Edward's using the story of Tony to not only express and express the pain he felt at losing Susan but also fantasize about the revenge he would take on her, her husband and her mother. The novel is an act of catharsis.
In the end Susan ends up with nothing. She has all the fame and success she wanted earlier in her life but she gets no satisfaction from any of it. Her current husband is cheating on her with another woman, her mother is out of the picture, she has no one to love and no one that loves her back. Edward's novel gives her hope that there might still be someone who cares, someone that can fulfill her in life since nothing else does anymore.

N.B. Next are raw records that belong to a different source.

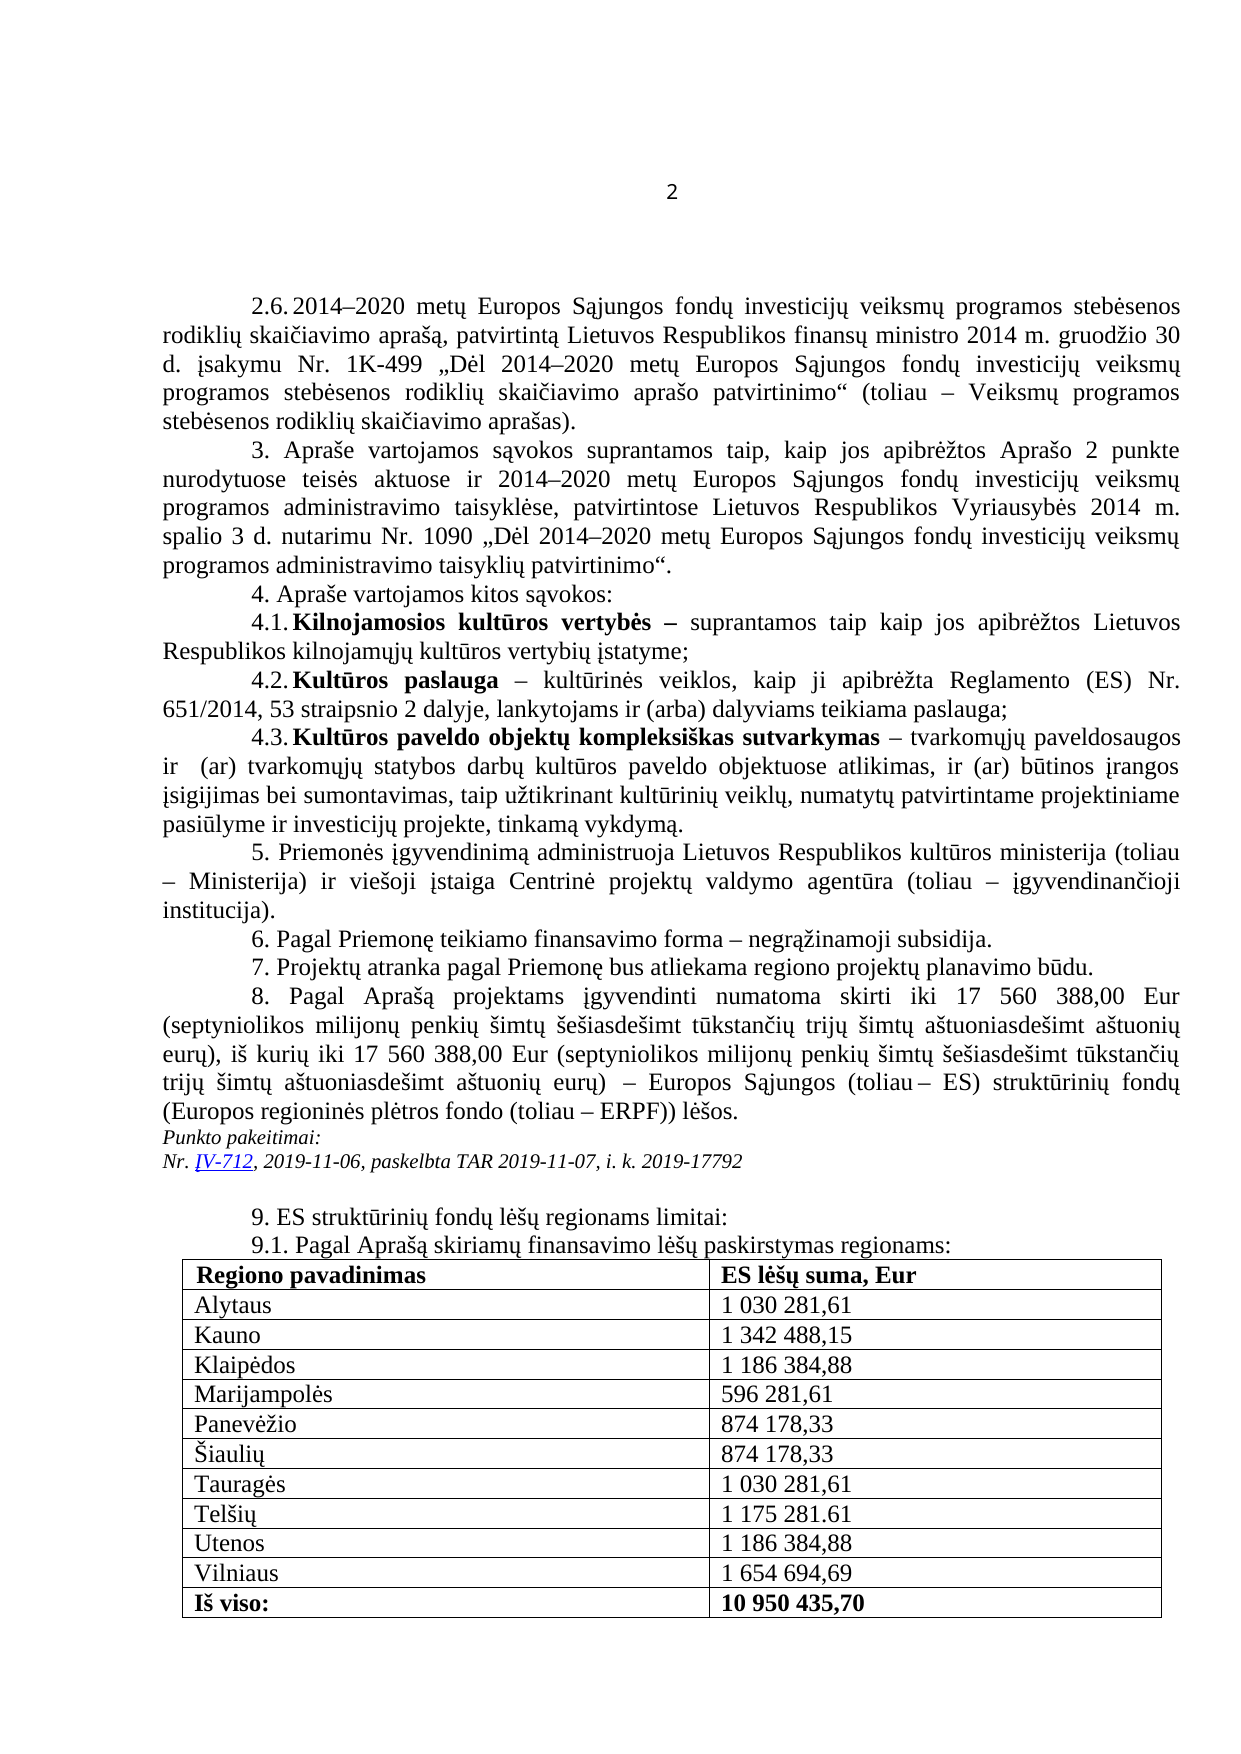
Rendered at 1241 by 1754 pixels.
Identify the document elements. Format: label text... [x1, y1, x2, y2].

text 4. Apraše vartojamos kitos sąvokos: [162, 579, 1181, 607]
text Punkto pakeitimai: [162, 1125, 1181, 1149]
text 9. ES struktūrinių fondų lėšų regionams limitai: [162, 1202, 1181, 1231]
table_cell Alytaus [183, 1290, 709, 1319]
table_cell Telšių [183, 1499, 709, 1527]
table_cell Utenos [183, 1529, 709, 1557]
table_cell 1 030 281,61 [710, 1469, 1161, 1498]
table_cell 1 175 281.61 [710, 1499, 1161, 1527]
text 2.6. 2014–2020 metų Europos Sąjungos fondų investicijų veiksmų programos stebėsenos rodiklių skaičiavimo aprašą, patvirtintą Lietuvos Respublikos finansų ministro 2014 m. gruodžio 30 d. įsakymu Nr. 1K-499 „Dėl 2014–2020 metų Europos Sąjungos fondų investicijų veiksmų programos stebėsenos rodiklių skaičiavimo aprašo patvirtinimo“ (toliau – Veiksmų programos stebėsenos rodiklių skaičiavimo aprašas). [162, 291, 1181, 435]
table_cell 1 186 384,88 [710, 1529, 1161, 1557]
table_cell Kauno [183, 1320, 709, 1349]
text 6. Pagal Priemonę teikiamo finansavimo forma – negrąžinamoji subsidija. [162, 924, 1181, 952]
table_cell Šiaulių [183, 1439, 709, 1468]
table_cell 1 030 281,61 [710, 1290, 1161, 1319]
table_cell 10 950 435,70 [710, 1588, 1161, 1617]
table_cell 1 654 694,69 [710, 1558, 1161, 1587]
text Nr. ĮV-712, 2019-11-06, paskelbta TAR 2019-11-07, i. k. 2019-17792 [162, 1149, 1181, 1173]
text 5. Priemonės įgyvendinimą administruoja Lietuvos Respublikos kultūros ministerija (toliau – Ministerija) ir viešoji įstaiga Centrinė projektų valdymo agentūra (toliau – įgyvendinančioji institucija). [162, 837, 1181, 924]
table_cell Tauragės [183, 1469, 709, 1498]
text 4.3. Kultūros paveldo objektų kompleksiškas sutvarkymas – tvarkomųjų paveldosaugos ir (ar) tvarkomųjų statybos darbų kultūros paveldo objektuose atlikimas, ir (ar) būtinos įrangos įsigijimas bei sumontavimas, taip užtikrinant kultūrinių veiklų, numatytų patvirtintame projektiniame pasiūlyme ir investicijų projekte, tinkamą vykdymą. [162, 722, 1181, 837]
table_cell 1 342 488,15 [710, 1320, 1161, 1349]
text 3. Apraše vartojamos sąvokos suprantamos taip, kaip jos apibrėžtos Aprašo 2 punkte nurodytuose teisės aktuose ir 2014–2020 metų Europos Sąjungos fondų investicijų veiksmų programos administravimo taisyklėse, patvirtintose Lietuvos Respublikos Vyriausybės 2014 m. spalio 3 d. nutarimu Nr. 1090 „Dėl 2014–2020 metų Europos Sąjungos fondų investicijų veiksmų programos administravimo taisyklių patvirtinimo“. [162, 435, 1181, 579]
text 9.1. Pagal Aprašą skiriamų finansavimo lėšų paskirstymas regionams: [236, 1231, 1181, 1259]
table_header ES lėšų suma, Eur [710, 1260, 1161, 1289]
table_cell Klaipėdos [183, 1350, 709, 1378]
table_cell 874 178,33 [710, 1439, 1161, 1468]
text 8. Pagal Aprašą projektams įgyvendinti numatoma skirti iki 17 560 388,00 Eur (septyniolikos milijonų penkių šimtų šešiasdešimt tūkstančių trijų šimtų aštuoniasdešimt aštuonių eurų), iš kurių iki 17 560 388,00 Eur (septyniolikos milijonų penkių šimtų šešiasdešimt tūkstančių trijų šimtų aštuoniasdešimt aštuonių eurų) – Europos Sąjungos (toliau – ES) struktūrinių fondų (Europos regioninės plėtros fondo (toliau – ERPF)) lėšos. [162, 981, 1181, 1125]
text 7. Projektų atranka pagal Priemonę bus atliekama regiono projektų planavimo būdu. [162, 952, 1181, 981]
table_cell Vilniaus [183, 1558, 709, 1587]
table_cell Panevėžio [183, 1409, 709, 1438]
text 4.1. Kilnojamosios kultūros vertybės – suprantamos taip kaip jos apibrėžtos Lietuvos Respublikos kilnojamųjų kultūros vertybių įstatyme; [162, 607, 1181, 665]
table_cell 874 178,33 [710, 1409, 1161, 1438]
text 4.2. Kultūros paslauga – kultūrinės veiklos, kaip ji apibrėžta Reglamento (ES) Nr. 651/2014, 53 straipsnio 2 dalyje, lankytojams ir (arba) dalyviams teikiama paslauga; [162, 665, 1181, 722]
table_cell Iš viso: [183, 1588, 709, 1617]
table_cell Marijampolės [183, 1380, 709, 1408]
table_header Regiono pavadinimas [183, 1260, 709, 1289]
table_cell 1 186 384,88 [710, 1350, 1161, 1378]
table_cell 596 281,61 [710, 1380, 1161, 1408]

Edward gives her this glimmer of hope and then takes it away from her when he doesn't show up at the restaurant. It was the perfect revenge. Everything she had taken from him has now been taken from her. It's not until the very end of the film when you realize what the film was about and the reveal that this was a story of revenge is perhaps one of the most satisfying endings to a film I've seen in a long time. Nocturnal Animals sticks its landing and hits home it's point with grace and eloquence and it's in my opinion a near flawless film.